The hats were souvenirs from an activation for HBO’s Westworld, which placed fans inside the fictional Western-themed park from the show, where visitors act out their fantasies with robots that look and behave like real people. The two-acre experience promoted the new season, which premieres April 22. Fans obsessively dissected the first season on Reddit and elsewhere, and HBO wanted to reignite that rabid fandom at the Austin-based tech and culture festival in March.

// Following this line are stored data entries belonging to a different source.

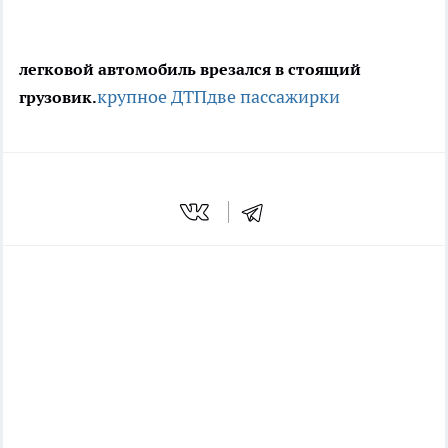
легковой автомобиль врезался в стоящий
крупное ДТП
две пассажирки
грузовик.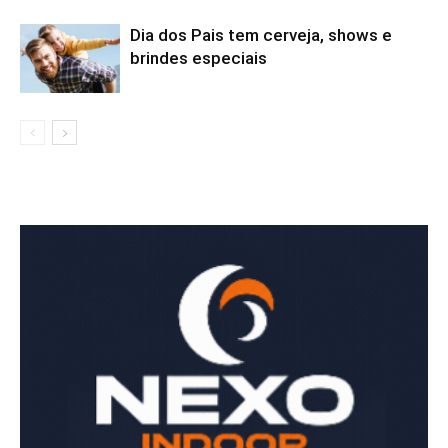
Dia dos Pais tem cerveja, shows e
brindes especiais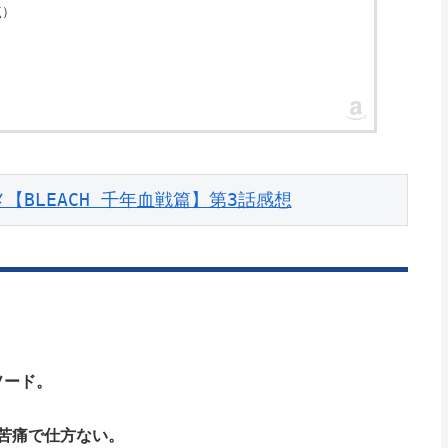
時点）
【BLEACH 千年血戦篇】第3話感想
ソード。
苦痛で仕方ない。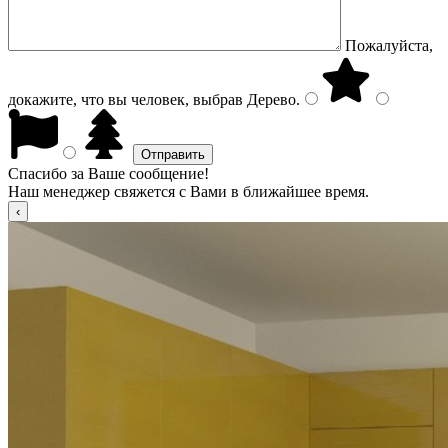
Пожалуйста,
докажите, что вы человек, выбрав
Дерево
.
Спасибо за Ваше сообщение!
Наш менеджер свяжется с Вами в ближайшее время.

It was agency Giant Spoon’s idea to bring the park to life. The firm got HBO’s attention last summer when it built one of the most talked about activations of San Diego Comic Con. It put fans inside a scene from Warner Bros.’s Blade Runner 2049 by mixing virtual reality with an immersive physical space that mimicked futuristic Los Angeles. The five-year-old firm was founded by Trevor Guthrie, Marc Simons, and Jon Haber—three alums of media agency OMD who experimented with emerging tech before leaving to start their own shop. Giant Spoon now employs 100 people at offices in New York and Los Angeles. It’s a full-service agency, but has found a sweet spot telling stories and building brand experiences tied to or inspired by pop culture, including events like SXSW and Comic Con.

“We as a business try to be an agency that aspires to not make ads,” said Simons. “It’s not about inserting our message into known places, but how do we create the context in which we want to live?”

The agency was also responsible for the Ready Player One experience at SXSW that promoted the Warner Bros. film. It built the dystopian world from the movie—bringing the fictional, virtual environment known as the OASIS, where people can be whoever they want to be, to life with ’80s-inspired physical activations and VR. Hundreds of fans lined up to get in on a scorching, 90-degree Saturday. Those festivalgoers that weren’t raving about Westworld were talking about Ready Player One, which also made its world premiere at SXSW with a surprise appearance from director Steven Spielberg.

Giant Spoon declined to say which activation cost more. But, as Quartz previously reported, recreating Westworld, even without the humanoid robots, would be a massive undertaking, let alone for three days.

“This was going to be an epic undertaking,” said Simons. “The size of the space alone was the most daunting thing. … But we’d proven it could be done [with Blade Runner].”

About a dozen people across four teams within Giant Spoon planned the effort. It came together when they found what looked like an “abandoned ghost town” near Austin, which they mapped with a drone. The two-acre lot was perfect for a Western town like the show’s Sweetwater, and close enough to the city to shuttle people there by bus. It took a 40-person crew five months to build the park. There were 58 vendors involved, from set design and construction to catering and electrical. The cast of outlaws, vagrants, musicians, bartenders, patrons, prostitutes, preachers, photographers, barbers, knife throwers, sheriffs, and postal workers were portrayed by 60 actors, six stunt people, six horses, and five bands. And the final script clocked in at 444 pages. Giant Spoon ran the script and set design by Westworld‘s creators and worked closely with HBO on the effort—even getting access to Westworld’s prop warehouse for some additional detail.

The folks at Giant Spoon knew they’d nailed it when they noticed people spending the full day at the park, making multiple trips there, and continuing to hunt for clues after they’d all been found. An Easter egg buried with one of the characters had already been found, for example, but people kept digging deeper into the grave in search of it.

“The grave went six feet into the ground because people kept thinking they could get deeper into it. It’s a metaphor for the show,” said Guthrie. “A key element within the activation was this idea that you could explore and have free will to look around.”